═════ РАЗДЕЛ ДОКУМЕНТА

Характерным примером процессов, происходящих в Германии, являются земельные выборы в Тюрингии, состоявшиеся в 2019 году. На предыдущих выборах в 2014 году первой партией земли стали консервативные христианские демократы, однако региональное правительство им создать не удалось. К власти в Эрфурте пришла коалиция, которую возглавил представитель Левой партии Бодо Рамелов (Bodo Ramelow). Он смог сформировать в ландтаге большинство, объединив вокруг себя социал-демократов и «зелёных». Правительство Рамелова оказалось крайне успешным, благодаря чему на выборах 2019 года Die Linke заняли в Тюрингии первое место (31 %), а Христианско-демократический союз (ХДС) опустился сразу на третье. Проблема в том, что одновременно «просели» и социал-демократы (СДПГ). Зато на второе место с результатом в 23,4 % вышла «Альтернатива для Германии». Вот ещё один, очень типичный для Европы парадокс. Если прирост голосов для Die Linke, главных победителей выборов, составил 1,2 %, то АдГ подросла на целых 12 %. То есть в десять раз больше!

══════════

» **ЗАДАНИЕ**:
Соответствуют ли тексту о выборах в Тюрингии утверждения ниже? На каждое ответьте «да» или «нет» и дословно приведите решающие слова текста.
1. На выборах 2014 года первой партией земли стали христианские демократы.
2. Рамелов сформировал большинство в ландтаге вместе с социал-демократами.
3. На выборах 2019 года ХДС занял второе место.

═════ РАЗДЕЛ ДАННЫХ

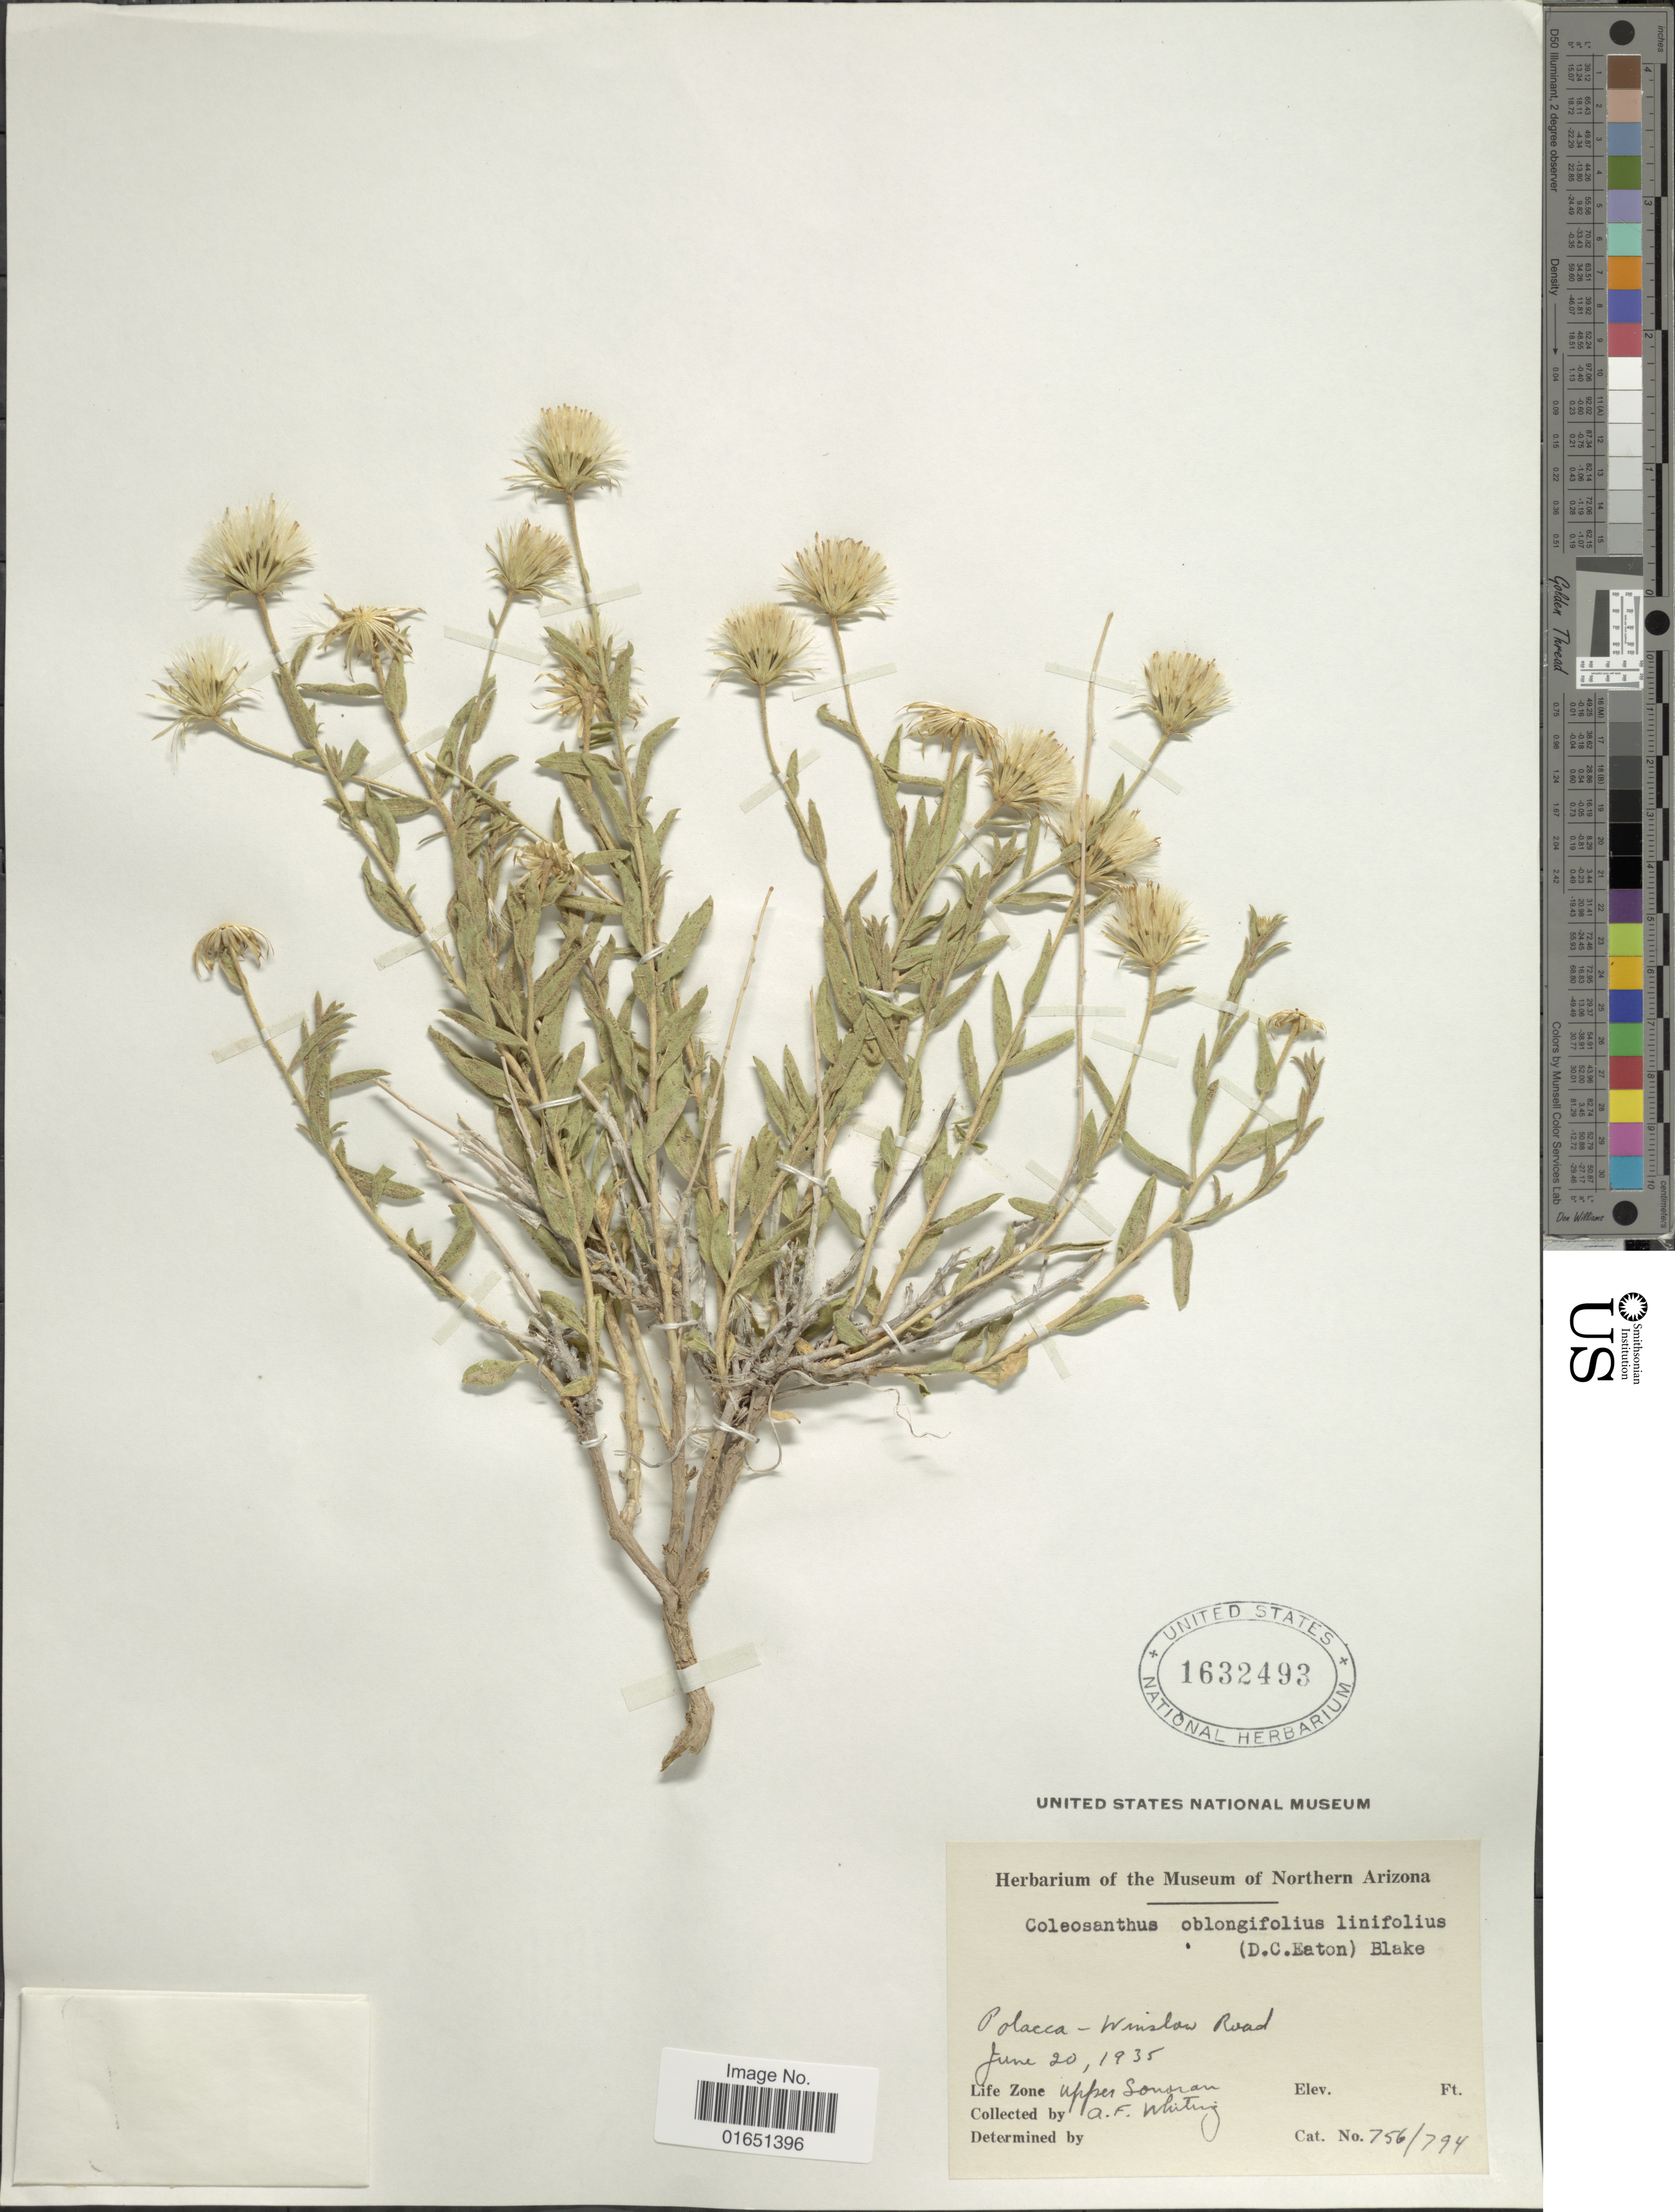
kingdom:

══════════

» **ПОЛНЫЙ ОТВЕТ**:
1. Да: «На предыдущих выборах в 2014 году первой партией земли стали консервативные христианские демократы».
2. Да: «Он смог сформировать в ландтаге большинство, объединив вокруг себя социал-демократов».
3. Нет: «Христианско-демократический союз (ХДС) опустился сразу на третье».